Pourtant, depuis trois ans, la CGT, comme d’autres organisations syndicales, a durci le ton et appelé des dizaines de fois à fouler le pavé de nos grandes villes, à bloquer l’économie et à débrayer en masse ! Alors, pourquoi cette inertie chez les salariés, les retraités, les chômeurs ? Pourquoi cette chape de plomb sur nos têtes ? Notre congrès fédéral est le lieu où nous devons échanger collectivement sur nos forces, mais aussi sur nos défaillances. Nous devons être capable de débattre sans tomber dans la sinistrose, mais avec l’objectif au contraire d’identifier et de proposer ensemble des solutions. Un certain nombre de conditions doivent être réunies pour réussir : la revendication doit être claire et précise pour être validée par les salariés ; elle doit être crédible pour favoriser l’adhésion et l’engagement ; enfin l’unité syndicale est une question incontournable pour instaurer le rapport de force qui conduira à la victoire. Quelles sont les difficultés auxquelles nous nous heurtons aujourd’hui ? Sans prétendre à l’exhaustivité, je propose de mettre trois problématiques en débat.

La première renvoie aux difficultés que nous rencontrons pour expliquer le sens des réformes aux salariés. Ils se mobilisent mieux s’ils sont convaincus qu’il est possible de faire autrement, mais nos propositions alternatives sont trop souvent inaudibles. La complexité croissante des textes ne nous facilite pas la tâche.

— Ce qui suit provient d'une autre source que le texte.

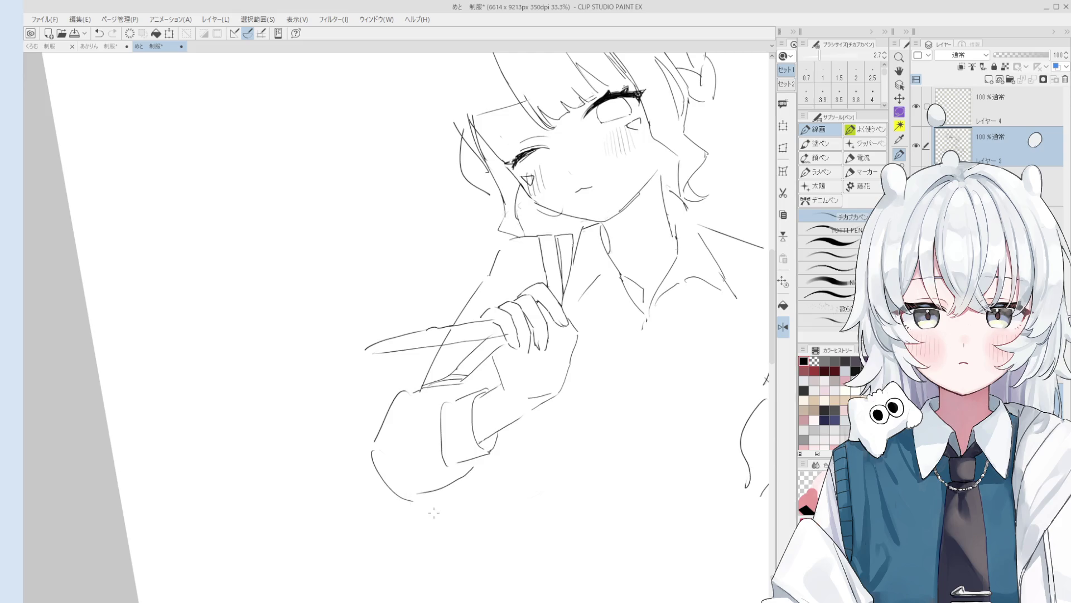
drag(413, 493, 396, 495)
scroll(435, 385, down, 1)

Finie la réforme des retraites qui reporte l’âge de départ, la convention d’assurance chômage qui réduit la durée d’indemnisation ou encore la réforme du travail qui prescrit la fin du CDI. Les patrons et les gouvernements ont compris qu’il était plus facile d’atteindre ces objectifs en divisant les salariés entre eux.

L’unité est un combat ! Vous la réalisez le plus souvent dans vos entreprises, les salariés la réclament car c’est une condition du succès.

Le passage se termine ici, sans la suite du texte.